Начало произведения    II    III    IV    V    VI    VII

>> след. >>

     Ги де Мопассан. Наследство
     
     Из сборника "Мисс Гарриет"
     
     -------------------------------------------------------------------
     Ги де Мопассан. Собрание сочинений в 10 тт. Том 3. МП "Аурика", 1994
     Перевод Л. Коган
     Примечания Ю. Данилина
     Ocr Longsoft , март 2007
     -------------------------------------------------------------------
     
     
     Катюлю Мендесу.
     
     
     I
     
     
     Еще не было десяти, а чиновники, торопливо, стекавшиеся со всех концов Парижа, вливались потоком в широкий подъезд Морского министерства: был канун Нового года — пора необычайного усердия и повышений по службе. Поспешный топот разносился по обширному зданию, пересеченному лабиринтом длинных и путаных коридоров, куда выходили двери бесчисленных отделов.
     Чиновники расходились по своим местам, пожимали руки явившимся ранее сослуживцам, снимали новый сюртук, надевали для работы старый и усаживались за столы, где каждого ждала груда бумаг. Затем отправлялись за новостями в соседние отделы. Прежде всего справлялись, здесь ли начальник, в каком он расположении духа, много ли прибыло почты.
     Регистратор "отдела материальной части" г-н Сезар Кашлен, бывший сержант морской пехоты, по выслуге лет ожидавший производства в старшие регистраторы, одну за другой заносил в огромную книгу бумаги, только что принесенные рассыльным из кабинета начальника.

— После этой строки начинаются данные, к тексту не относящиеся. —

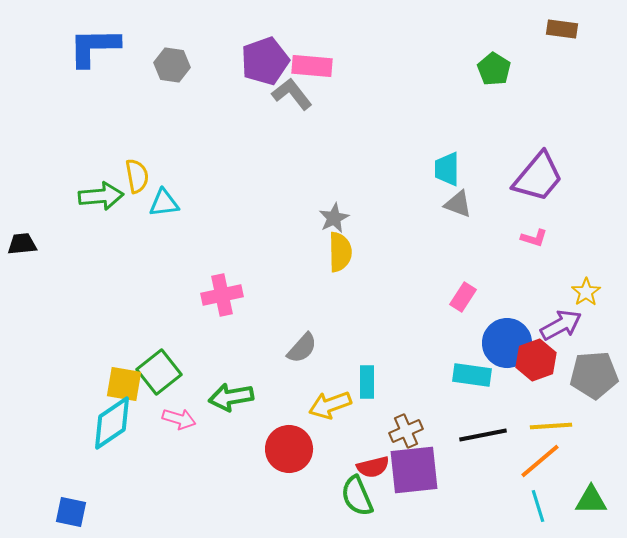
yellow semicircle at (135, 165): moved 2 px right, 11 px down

Против него сидел экспедитор — папаша Савон, выживший из ума старик, прославившийся на все министерство невзгодами своей супружеской жизни. Скрючившись и окаменев на стуле, как подобает усердному писцу, он искоса заглядывал в лежавшую рядом бумагу и, неторопливо водя пером, тщательно переписывал депешу начальника.
     Г-н Кашлен, тучный мужчина с подстриженными ежиком седыми волосами, сказал, не прерывая работы:
      — Тридцать две депеши из Тулона. Они присылают столько, сколько другие четыре порта, вместе взятые.
     Затем, обратясь к папаше Савону, он спросил, как делал это каждое утро:
      — Ну-с, папаша Савон, как супруга?
     Продолжая водить пером, старик ответил:
      — Вы же знаете, господин Кашлен, как мне тяжело об этом говорить.
     Регистратор рассмеялся, как смеялся каждое утро, слыша один и тот же ответ.
     Дверь отворилась, и вошел Маз, красивый, щеголевато одетый брюнет, полагавший, что занимаемое им убогое служебное положение не достойно его превосходной внешности и манер. Он носил массивные перстни, массивную часовую цепь, монокль — больше из франтовства, так как снимал его за работой — и то и дело встряхивал манжетами, стараясь выставить напоказ крупные сверкающие запонки.
     Еще в дверях он спросил:
      — Много нынче дел?
     Кашлен ответил:
      — Тулон все шлет и шлет. Сразу видно, что Новый год не за горами, вот они и стараются.
     В эту минуту вошел еще один человек — г-н Питоле, известный забавник и остряк. Он рассмеялся и спросил:
      — А мы-то разве не стараемся?
     И, вынув часы, объявил:
      — Без семи минут десять, а все уже на местах! Ну, Маз, что вы скажете?! Бьюсь об заклад, что его милость господин Лезабль пришел в девяти, как и наш высокочтимый начальник.
     Регистратор отодвинул бумаги, сунул перо за ухо и, облокотясь на стол, воскликнул:
      — Ну, уж если этот не выслужится! Да он из кожи лезет вон!..
     А г-н Питоле, усевшись на край стола и болтая ногами, ответил:
      — Ну, конечно, выслужится, папаша Кашлен, не сомневайтесь, что выслужится. Ставлю двадцать франков против одного су, что не пройдут и десяти лет, как его сделают начальником отделения.
     Маз, который свертывал папиросу, грея ляжки перед камином, воскликнул:
      — Нет уж, увольте, я предпочитаю всю жизнь оставаться при двух с половиной тысячах, чем расшибаться в лепешку, как он!
     Повернувшись на каблуках, Питоле насмешливо возразил:
      — Что не помешало вам, дорогой мой, сегодня, двадцатого декабря, прийти задолго до десяти.
     Но Маз хладнокровно пожал плечами:
     
      — Еще бы! Я вовсе не желаю, чтобы кто-нибудь меня обскакал! Раз вы являетесь до зари, приходится и мне делать то же, хотя я вовсе не в восторге от такого усердия. Но я, по крайней мере, далек от того, чтобы называть начальника "дорогим патроном", как Лезабль, уходил в половине седьмого да еще брать с собой работу на дом. Впрочем, я ведь бываю в свете, у меня есть и другие обязанности, которые требуют времени.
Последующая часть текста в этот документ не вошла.